Lesen ist eine Kulturtechnik, die Freiheit, Gleichheit und Demokratie befördert hat
Denn es geht ja nicht darum, stockende Buchverkäufe anzukurbeln. Es geht um nichts weniger, als den Erhalt einer Kulturtechnik, die eng verbunden mit Aufklärung, Freiheit, Gleichheit und Demokratie ist, und deren Verlust verheerende Auswirkungen auf die persönliche Entwicklung ebenso wie den gesellschaftlichen Zusammenhalt hat. Lesen bedeutet –neben Amüsement und Ablenkung – eine Vielfalt an Denkprozessen. Wer liest, eignet sich Wissen an, erkennt Zusammenhänge, bezieht Stellung, entwickelt Empathie, erschafft sich eigene Bilder zu dem Gelesenen. Fähigkeiten, die uns individuell bereichern und die Teilhabe an der Gesellschaft ermöglichen.
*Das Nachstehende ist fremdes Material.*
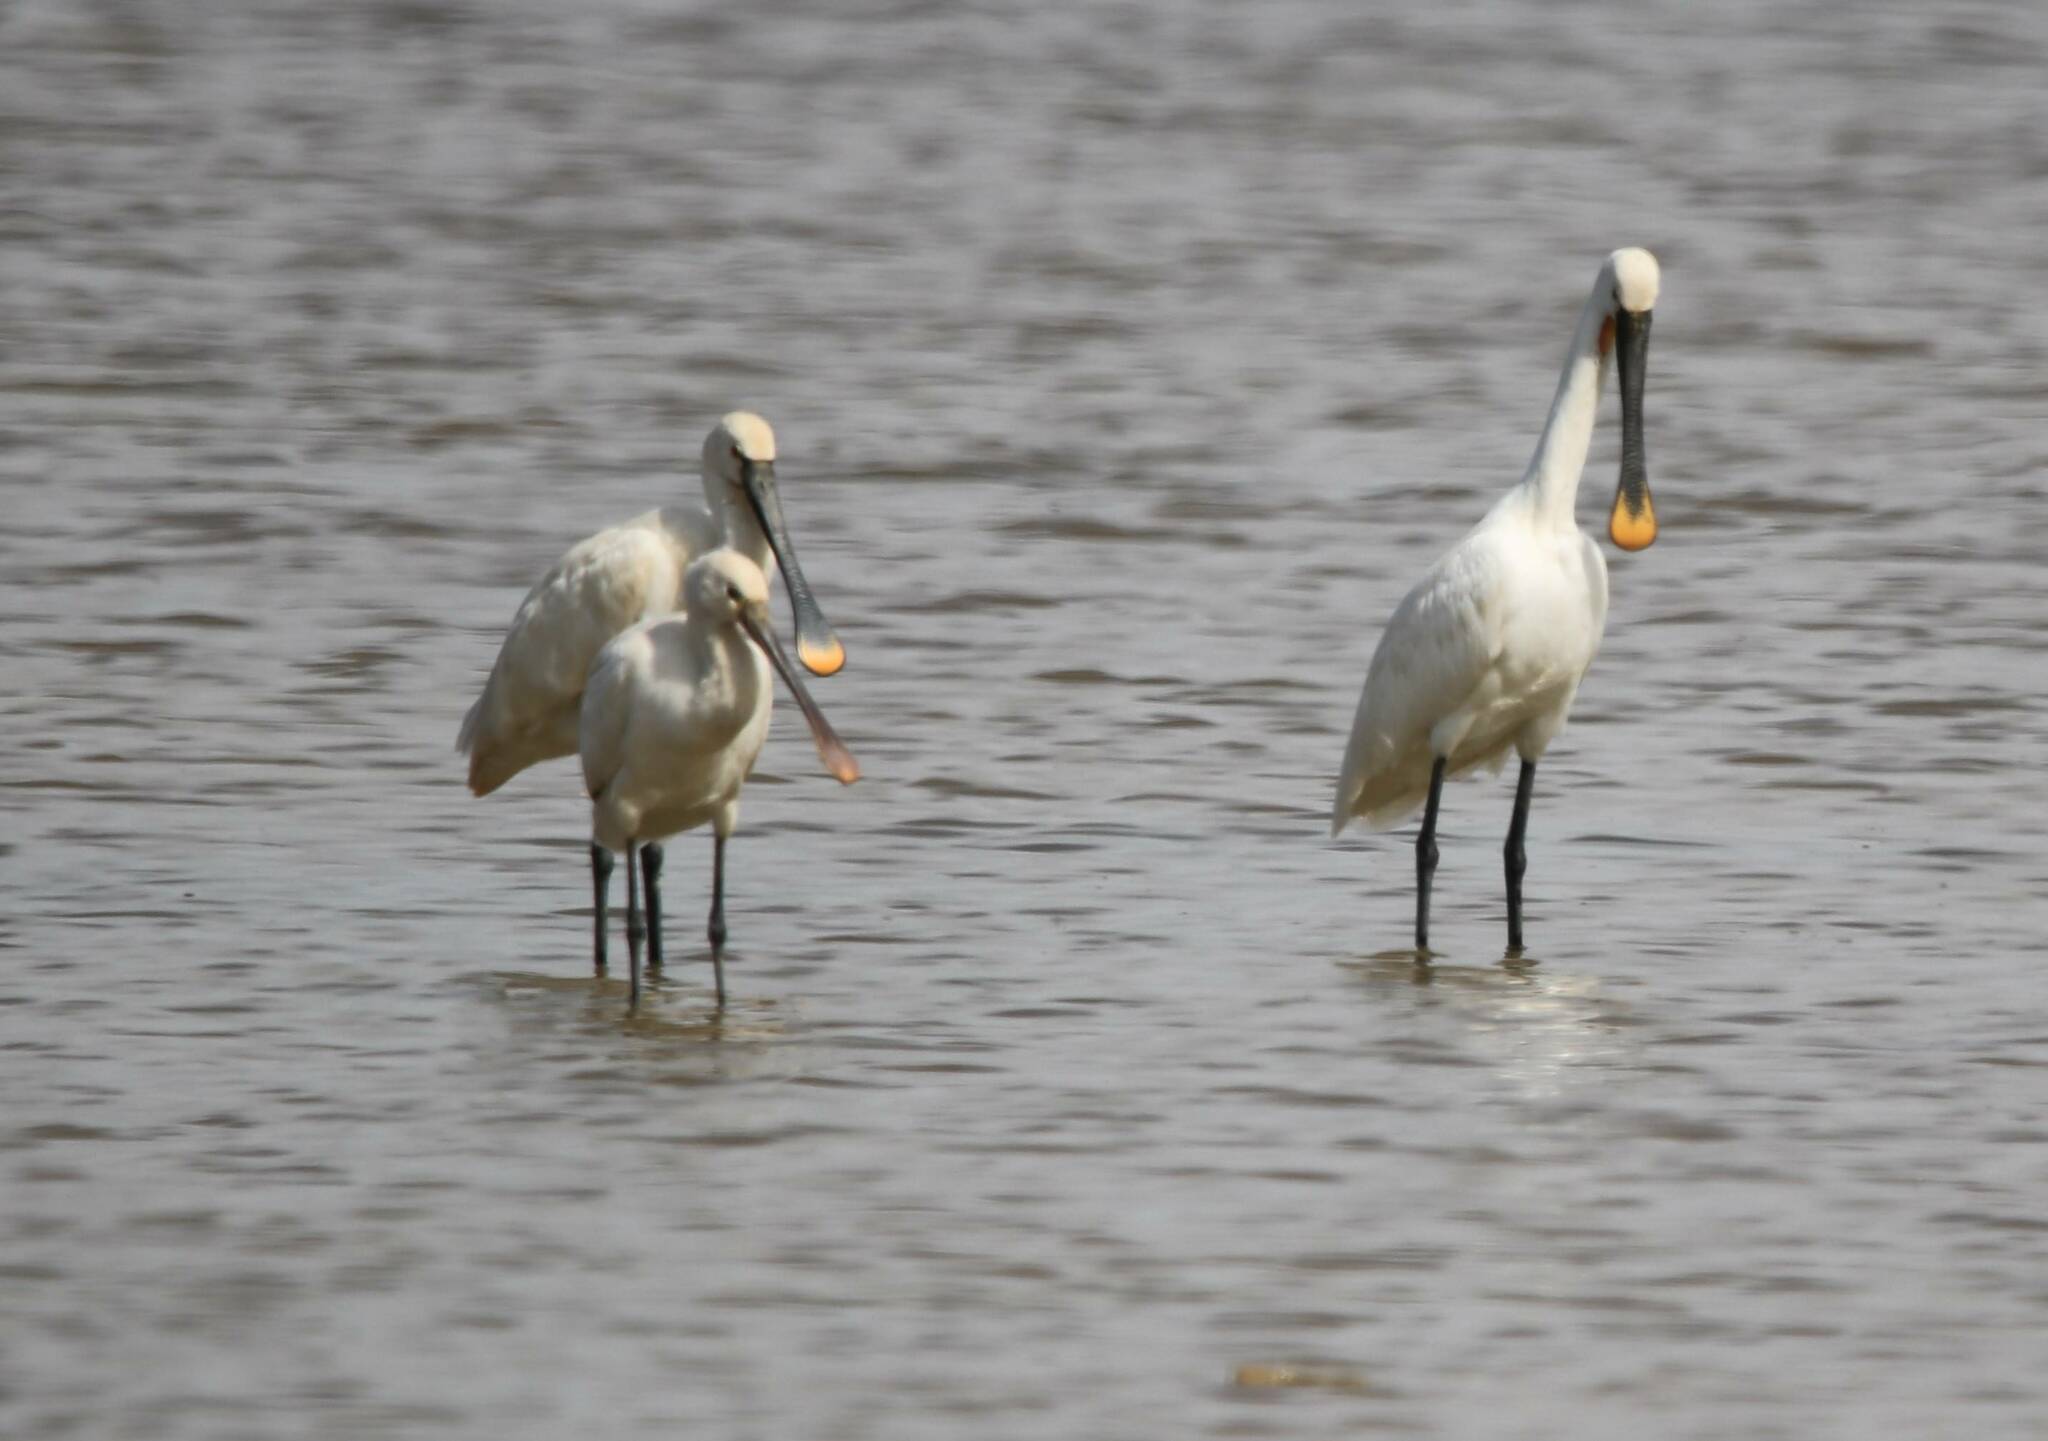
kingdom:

Studenten bevorzugen inzwischen Kurzzusammenfassungen über ChatGTP
Und doch: Rund ein Viertel aller Grundschüler können am Ende der vierten Klasse nicht sinnentnehmend lesen, verstehen also gar nicht, was sie vor Augen haben. Und mittlerweile melden auch die Universitäten eine erschreckende Ignoranz dem Lesen gegenüber. Längere Texte, Fachbücher, Literatur gar – Fehlanzeige bei den Leuten, die zur geistigen Elite gehören wollen. Sie bevorzugen Kurzzusammenfassungen über ChatGPT. Es zeigt sich also, dass die fehlende Lesefähigkeit nicht nur auf fehlende Bildungsgerechtigkeit und die Herausforderungen einer Zuwanderungsgesellschaft zurückzuführen sind, sondern sogar an der Spitze der Bildungspyramide angekommen sind.
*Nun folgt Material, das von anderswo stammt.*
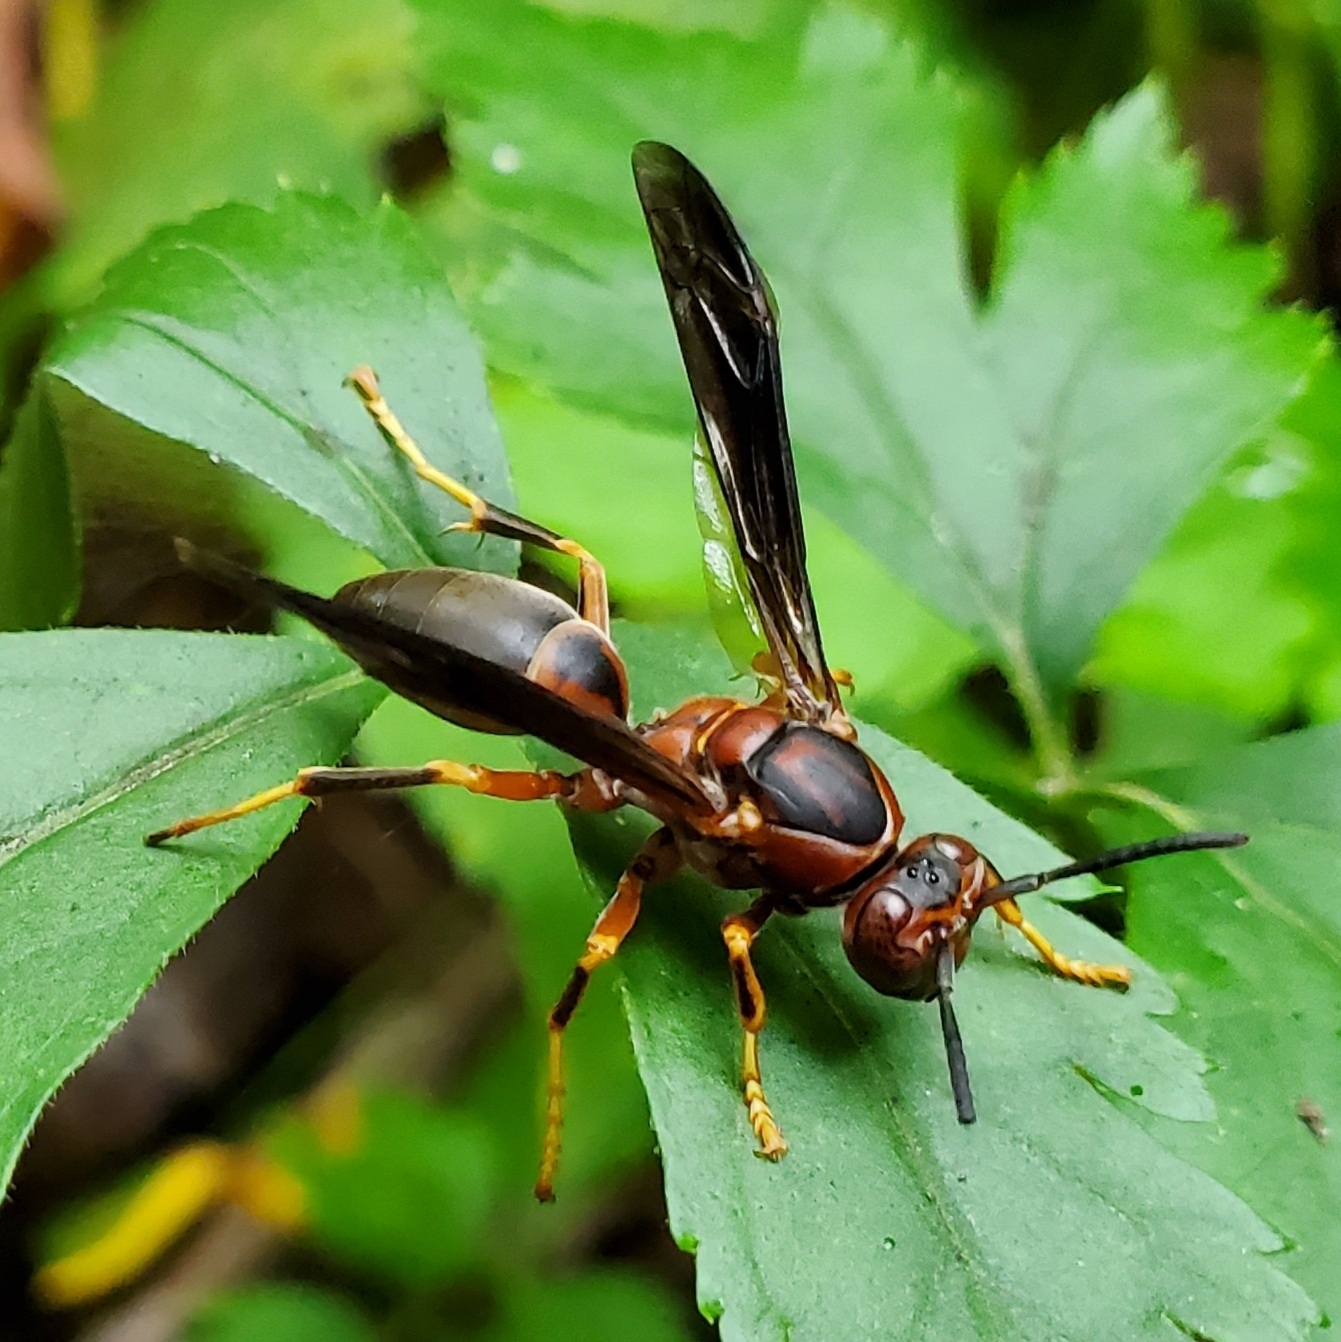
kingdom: Animalia
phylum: Arthropoda
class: Insecta
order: Hymenoptera
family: Eumenidae
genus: Polistes
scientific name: Polistes metricus
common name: Metric paper wasp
Das Problem zieht also weitere Kreise. Umso weniger verständlich ist es, dass der Aufschrei über die fehlende Lesekompetenz immer nur temporär ist, nach der Vorstellung von alarmierenden Studien. Wie wirksam sind wohlmeinende Initiativen wie der „Nationale Lesepakt“ oder „Lesestart 1-2-3“ mit kostenlosen Buchgeschenken bei Kinderärzten und Bibliotheken? Welche Priorität haben Leseförderung, Spracherwerb für Zugewanderte und Chancengleichheit in der Bildungspolitik? Wie präsent ist die Lesekrise tatsächlich in der Öffentlichkeit?
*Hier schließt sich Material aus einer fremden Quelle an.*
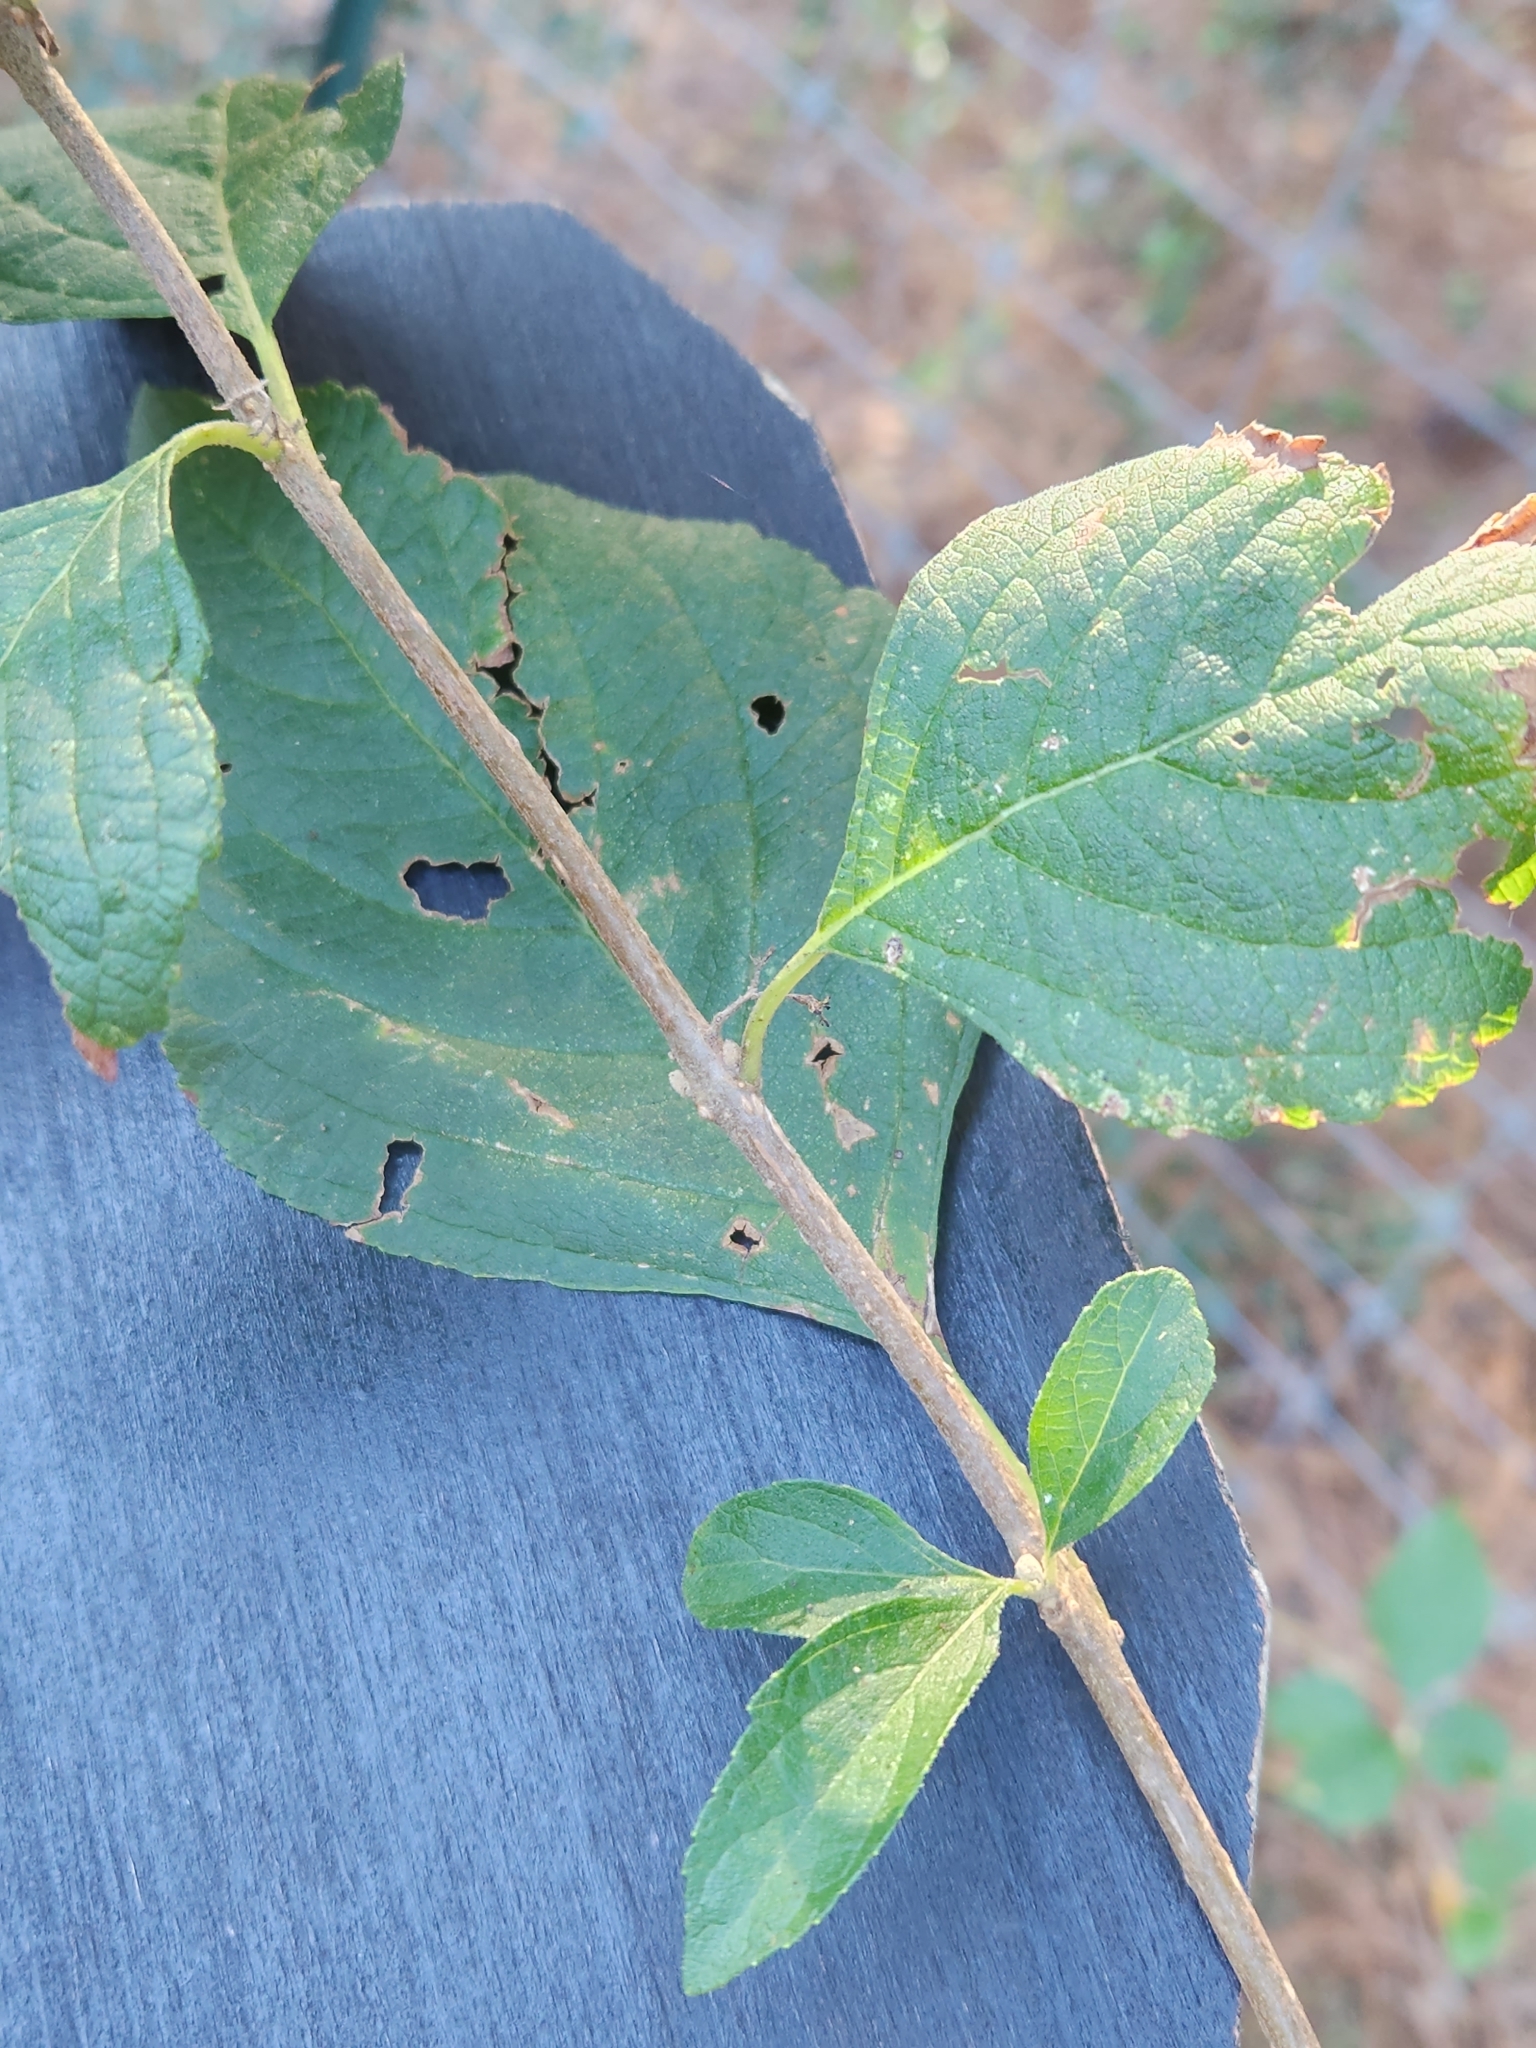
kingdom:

Lesen ist nicht nur eine bildungsbürgerliche Attitüde
Es ist ein Problem für die ganze Gesellschaft, deshalb sollte es auch als solches in der breiten Gesellschaft wahrgenommen werden. Lesen ist nicht nur eine bildungsbürgerliche Attitüde, sondern eine Schlüsselkompetenz, auf die niemand verzichten kann. Das muss Eltern bewusst sein, die schon früh den Grundstein für den späteren Leseerfolg ihrer Kinder legen können. Das muss lesefaulen Schülern erklärt werden, die sich um die Schullektüre drücken. Dass jeder, aber auch wirklich jeder lesen lernen kann, dafür muss die Politik die Mittel und Methoden in den Schulen bereitstellen. Und wir, jeder einzelne, müssen uns darüber im Klaren sein, dass die Errungenschaft, alles Wissen dieser Welt digital und schnell abrufen zu können, zwar ein Fortschritt ist, dass es aber das vertiefte, konzentrierte Lesen nicht ersetzen kann. Weil dies die Voraussetzung dafür schafft, Gegenwart und Zukunft mit ihren komplexen Herausforderungen zu verstehen und zu gestalten.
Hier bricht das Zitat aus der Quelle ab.